INSTRUCTIONS
1. Reproduce, word for word, the stretch of the housing construction transcript from "Sam Khater is" through "with those projects.".
2. Continue the transcript about housing construction in 2009 from the point where it stops.

EXERCISE PASSAGE
#####

Kai Ryssdal: Here is the tale of the tape for the housing market in the late summer of 2009. Construction overall went up last month, that is according to the Commerce Department. Most of that was new apartment buildings. Construction of single-family homes actually fell for the first time in six months. But still, ground is being broken. So let’s get back to that opening question. We asked Marketplace’s Jeff Tyler why now is a good time to build.


JEFF TYLER: A lot of the current construction didn’t just start just last month.

Sam Khater is senior economist with the real estate analytics company First American Core Logic.

SAM Khater: The construction process takes several years from beginning to completion. So I think what you’re seeing here is some projects that began at the peak, or as the market began to deteriorate, and so, they continued on with those projects.

In some areas, the demand for apartments is driving construction. Take Los Angeles.

CHRISTOPHER Thornberg: We’re sort of ground zero in the foreclosure crisis. We’ve seen a tremendous decline in prices. But we don’t have enough housing.

That’s Christopher Thornberg with the consulting firm Beacon Economics. He says not all markets are created equal. Some parts of the country, like Texas, still have decent housing markets.

#####

DATA SHOWN
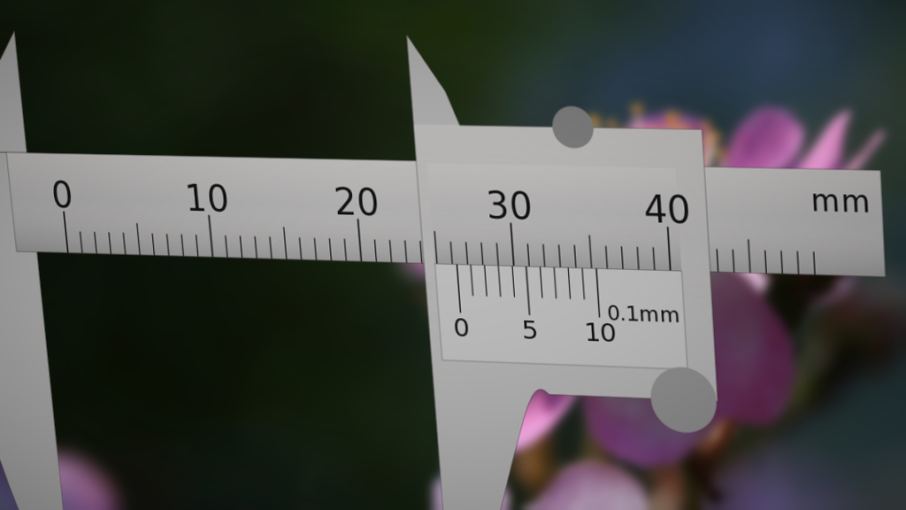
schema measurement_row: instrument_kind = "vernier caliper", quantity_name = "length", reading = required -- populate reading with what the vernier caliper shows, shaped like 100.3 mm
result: 26.3 mm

#####

ANSWERS FOR EACH ITEM
1.
Sam Khater is senior economist with the real estate analytics company First American Core Logic.

SAM Khater: The construction process takes several years from beginning to completion. So I think what you’re seeing here is some projects that began at the peak, or as the market began to deteriorate, and so, they continued on with those projects.

2.
Thornberg: There’s always going to be a little bit out there, here and there, in these pockets. The real question is: how large these pockets are.

Not large at all, in Thornberg’s estimation. The country built too many houses during the boom years. So there’s millions of units waiting to be sold. Add in foreclosures, which put even more inventory on the market. And fewer people are moving because they owe more on their homes than the homes are worth.

Thornberg: And all that is going to put a big damper on any kind of rebound in the housing markets.

Any real rebound for the construction industry is a long way away. Analysts says there’s enough housing on the market to meet demand for up to three years.

In Los Angeles, I’m Jeff Tyler for Marketplace.